◆ **Extrait donné**
----------

La manipulation des prix de transfert peut non seulement faciliter l’évasion fiscale, mais aussi permettre aux sociétés multinationales de transférer des fonds vers des juridictions où il y a une forte opacité financière. Ces fonds sont alors utilisés pour des transactions corrompues (comme le paiement de pots-de-vin à des fonctionnaires en échange de traitements favorables) en évitant la détection en raison du secret financier dont s’entoure la subdivision de la société chargée de ces fonds (Africa Progress Panel, 2013 ; OCDE, non daté a).

Le Congo, la Guinée équatoriale et Sao Tomé-et-Principe ont reçu plus d’IDE dans leurs secteurs des ressources naturelles en partie du fait de la plus grande certitude fiscale dans leurs secteurs extractifs par rapport à d’autres pays de la région Falsification du classement de la quantité ou de la qualité des ressources extraites Les impôts étant perçus en fonction de la valeur des ressources naturelles extraites, les pays ont tout intérêt à faire en sorte que les informations sur les quantités et qualités soient correctes. 

Les taux des redevances sur les produits miniers dépendent en général de leur composition, ou qualité, qui peut varier. Les sociétés peuvent tirer parti de ce calcul des redevances en déclarant que les ressources extraites sont de moins bonne qualité qu’elles ne le sont réellement. Lorsque les sociétés exportent des produits non transformés, des minerais par exemple, les autorités ont parfois du mal à évaluer la teneur en minéraux des exportations. 

Les sociétés peuvent aussi sous-déclarer les quantités produites. En l’absence de données sur la détermination des prix de certains produits de base de nombreux pays africains riches en ressources, les sociétés multinationales n’ont aucune difficulté à sous-déclarer les volumes produits (Plateforme de collaboration sur les questions fiscales, 2015). 

Le Groupe de haut niveau sur les flux financiers illicites en provenance de l’Afrique a constaté l’existence « d’une très importante sous-déclaration de la quantité et parfois de la qualité des ressources naturelles extraites et exportées… pourtant aucun des pays étudiés… ne s’est doté de ses propres moyens indépendants de vérifier avec précision le volume des ressources naturelles extraites et exportées » (Union africaine et CEA, 2014 : 67).

----------

◆ **Consignes**
1. Recopiez l'extrait sur la fiscalité des ressources naturelles depuis « Le Congo, la » jusqu'à « qualités soient correctes. » inclus.
2. Répondez d'après l'extrait sur la fiscalité des ressources naturelles :
(a) Quels trois pays ont reçu plus d'IDE dans leurs secteurs des ressources naturelles ?
(b) Que déclarent les sociétés au sujet de la qualité des ressources extraites pour tirer parti du calcul des redevances ?
(c) Quel groupe a constaté une très importante sous-déclaration de la quantité des ressources extraites et exportées ?
3. Poursuivez l'extrait sur la fiscalité des ressources naturelles après sa dernière phrase.
Les enregistrements ne jouent aucun rôle dans ce travail.

◆ **Données fournies**
----------

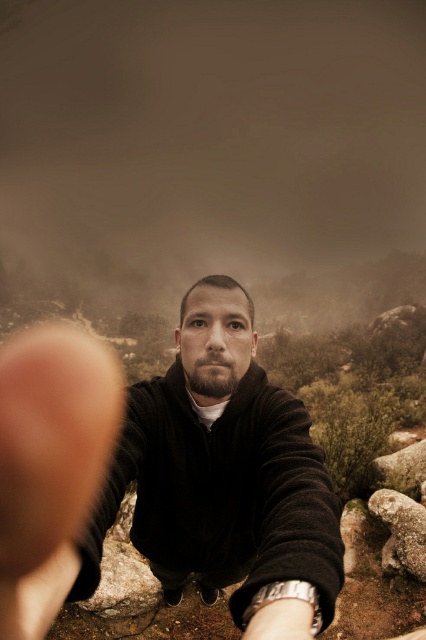
Who is taller, black matte jacket at center or rough textured rock at lower right?

With more height is black matte jacket at center.

Does point (175, 496) come in front of point (423, 552)?

Yes, it is.

Is point (219, 276) farther from camera compared to point (417, 544)?

No, (219, 276) is closer to viewer.

Locate an element on the screen. black matte jacket at center is located at coordinates (221, 470).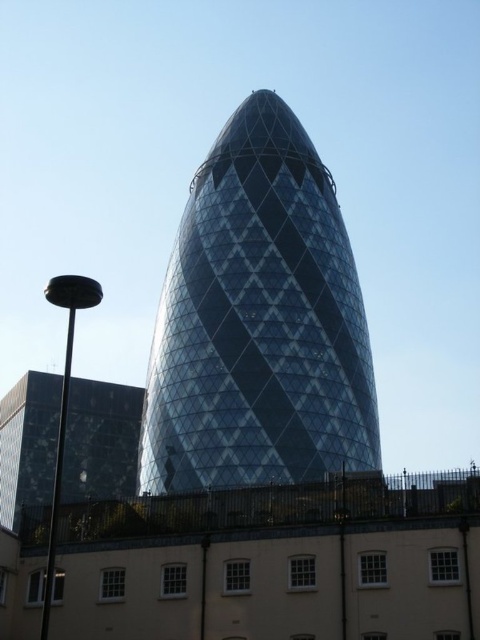
Which is more to the right, transparent glass tower at center or glassy reflective building at lower left?

From the viewer's perspective, transparent glass tower at center appears more on the right side.

Does point (290, 177) lie in front of point (110, 417)?

Yes, point (290, 177) is closer to viewer.

Which is in front, point (338, 243) or point (129, 461)?

Point (338, 243)

Identify the location of transparent glass tower at center. click(259, 321).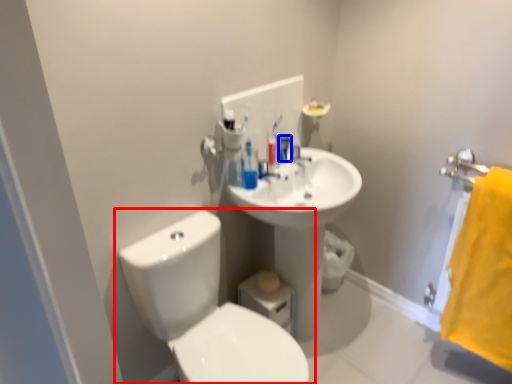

----------

◆ **Réponses ci-dessous**
1.
Le Congo, la Guinée équatoriale et Sao Tomé-et-Principe ont reçu plus d’IDE dans leurs secteurs des ressources naturelles en partie du fait de la plus grande certitude fiscale dans leurs secteurs extractifs par rapport à d’autres pays de la région Falsification du classement de la quantité ou de la qualité des ressources extraites Les impôts étant perçus en fonction de la valeur des ressources naturelles extraites, les pays ont tout intérêt à faire en sorte que les informations sur les quantités et qualités soient correctes.

2.
(a) Le Congo, la Guinée équatoriale et Sao Tomé-et-Principe.
(b) Elles déclarent que ces ressources sont de moins bonne qualité qu'elles ne le sont réellement.
(c) Le Groupe de haut niveau sur les flux financiers illicites en provenance de l'Afrique.

3.
Falsification des factures de transactions commerciales. Les factures des biens et services exportés ou importés en relation avec les ressources naturelles et produits de base peuvent être délibérément manipulées pour en déguiser la véritable valeur et frauder le fisc et les douanes. La falsification des prix et des factures sert aussi à faciliter les transferts de bénéfices vers des juridictions où la fiscalité est moins élevée (Union africaine et CEA, 2014 ; Baker et al., 2014 ; Save the Children RU, 2015 ; CNUCED, 2016).

Surévaluation des charges déductibles. Une autre filière de flux illicites passe par le gonflement des charges déductibles, encore une fois grâce aux relations entre les sociétés multinationales et leurs filiales. Par exemple, les sociétés peuvent gonfler les coûts des prêts ou services techniques obtenus de parties connexes et surévaluer les charges déductibles pour l’achat d’équipements ou autres fournitures. 

Si la sous-déclaration des quantités et qualités de ressources affecte les paiements de redevances à l’État, le gonflement des coûts affecte habituellement le paiement des impôts sur les revenus, qui deviennent de plus en plus courants dans de nombreux pays.

Chalandage fiscal et ventes de biens déclarées dans des juridictions où la fiscalité est moins élevée. Le chalandage fiscal a réduit les recettes des impôts sur les revenus des sociétés de plus de 15 % dans les pays africains ayant signé une convention avec un pôle d’investissement (Beer et Loperick, 2018), coup terrible en particulier pour les pays qui dépendent fortement de ces impôts. 

Maurice, ayant fait récemment l’objet d’une attention spéciale pour avoir facilité ce chalandage fiscal, a pris des mesures pour y remédier en révisant en 2015 ses conventions relatives à la double imposition avec l’Inde et l’Afrique du Sud. Les sociétés multinationales opérant dans le secteur des ressources naturelles peuvent aussi frauder le fisc des pays riches en ressources en déclarant des ventes de biens dans des juridictions où la fiscalité est moins élevée.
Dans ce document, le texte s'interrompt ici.